The Ålbrunna Norway spruce seed orchard. Currently the main provider of improved plant material in central Sweden. One of many seed sources that need to be characterized in detail in the B4EST project. Picture courtesy of Almqvist, Skogforsk
The selection of plant materials, for example seedlings and saplings, is one of the most important decisions that a forest manager will make when establishing or regenerating a forest. The decisions made will have a fundamental influence on the performance of the trees and will have consequences over the entire life of a forest stand. If chosen correctly, used at suitable sites and managed properly, genetically improved plants combine higher rates of growth, improved stem and wood quality and will be better adapted to cope as our climate changes.
In B4EST we are combining new scientific advances in forest genetics, silviculture, molecular biology and climate research with the needs of forest owners and other stakeholders to develop guidelines and decision support tools to enable greater and more informed use of genetically improved plants in forestry. An important feature of our work is that the information and tools we create will be applicable to contemporary genetically improved plant material like seed orchard crops and clones or clonal mixes.
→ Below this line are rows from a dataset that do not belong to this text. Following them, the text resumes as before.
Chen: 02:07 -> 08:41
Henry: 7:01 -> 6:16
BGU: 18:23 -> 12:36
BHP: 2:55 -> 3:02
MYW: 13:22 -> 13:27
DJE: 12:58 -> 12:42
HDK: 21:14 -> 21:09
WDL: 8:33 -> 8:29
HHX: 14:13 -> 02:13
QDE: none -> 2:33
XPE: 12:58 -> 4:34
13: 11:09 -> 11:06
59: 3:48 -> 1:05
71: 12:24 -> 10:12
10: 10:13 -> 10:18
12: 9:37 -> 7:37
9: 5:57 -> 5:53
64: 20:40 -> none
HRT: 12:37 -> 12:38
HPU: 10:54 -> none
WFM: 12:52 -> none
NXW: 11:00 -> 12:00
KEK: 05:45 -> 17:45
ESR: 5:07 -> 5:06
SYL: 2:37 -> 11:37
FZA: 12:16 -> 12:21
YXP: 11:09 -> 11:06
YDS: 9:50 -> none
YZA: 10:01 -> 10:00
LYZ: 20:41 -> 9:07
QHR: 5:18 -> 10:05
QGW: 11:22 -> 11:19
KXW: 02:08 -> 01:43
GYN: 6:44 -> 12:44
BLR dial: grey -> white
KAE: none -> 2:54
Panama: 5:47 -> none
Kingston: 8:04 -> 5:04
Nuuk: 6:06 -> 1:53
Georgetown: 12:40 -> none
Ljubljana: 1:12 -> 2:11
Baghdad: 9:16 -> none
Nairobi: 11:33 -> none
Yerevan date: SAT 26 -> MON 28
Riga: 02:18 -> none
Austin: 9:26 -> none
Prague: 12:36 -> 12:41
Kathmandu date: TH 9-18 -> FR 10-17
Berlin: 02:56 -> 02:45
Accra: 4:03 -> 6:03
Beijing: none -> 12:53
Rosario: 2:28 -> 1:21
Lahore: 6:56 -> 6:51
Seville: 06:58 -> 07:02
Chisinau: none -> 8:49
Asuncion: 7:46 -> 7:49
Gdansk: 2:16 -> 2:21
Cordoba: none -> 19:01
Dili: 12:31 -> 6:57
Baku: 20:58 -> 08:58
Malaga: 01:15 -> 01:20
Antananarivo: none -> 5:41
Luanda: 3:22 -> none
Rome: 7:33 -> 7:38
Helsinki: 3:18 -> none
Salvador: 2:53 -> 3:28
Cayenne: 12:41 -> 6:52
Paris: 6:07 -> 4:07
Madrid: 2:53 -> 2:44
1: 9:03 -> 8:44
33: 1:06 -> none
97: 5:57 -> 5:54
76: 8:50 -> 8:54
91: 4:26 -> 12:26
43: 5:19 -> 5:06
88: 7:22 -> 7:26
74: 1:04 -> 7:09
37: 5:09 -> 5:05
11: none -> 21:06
To develop the guidelines and tools we will make use of mathematical models developed in B4EST which describe how trees of different genetic make-up react to climatic conditions (like drought, heat, precipitation and frost) as well as damaging biological agents such as insects and fungi. The models will be used to predict the performance of genetically improved plant material in future climatic conditions to understand ‘deployment zones’.
To inform the development of our models and tools, we will also be working with for example, forest owners and forest owner associations, forest managers, larger forest companies to explore and create a generic definition of tree ‘performance’. We will explore for example if it should include tree growth and survival, increased stem and wood quality, as well as the ability to avoid damages from climatic events (like frost or drought) and attacks from biological agents such as insects and fungi.
As we discussed earlier, the performance of a forest stand results from the combination of the plant material used and the way in which it is managed once planted. A major aim of the project will be to improve existing models which estimate tree growth and stand dynamics (how the trees as a group or a stand develop over time given for example, silvicultural actions and the properties of a site) to take account of the genetic gains that may be achieved from using genetically improved plant material and other important factors identified by B4EST, like group performance, genetic diversity and adaptive properties. These will be used to simulate different silvicultural practices at both forest stand and landscape scales and enable us to compare, evaluate and recommend alternative ways of managing forest stands as well as optimizing the genetic gain.
Finally, we will also develop a framework for providing deployment recommendations for genetically improved plants that are based on biological constraints rather than administrative ones. In other words the information will be categorised over regions with similar biological backgrounds and climatic conditions and a common characterization of plant material. In this way we hope to facilitate cross-border collaboration in the use of plant materials. We will also be identifying and discussing with relevant stakeholders any national and EU rules that may restrain or prevent the use of new clones and varieties.
This article explains the research that will take place in B4EST Work Package 4 which is led by Mats Berlin, Skogforsk, Sweden.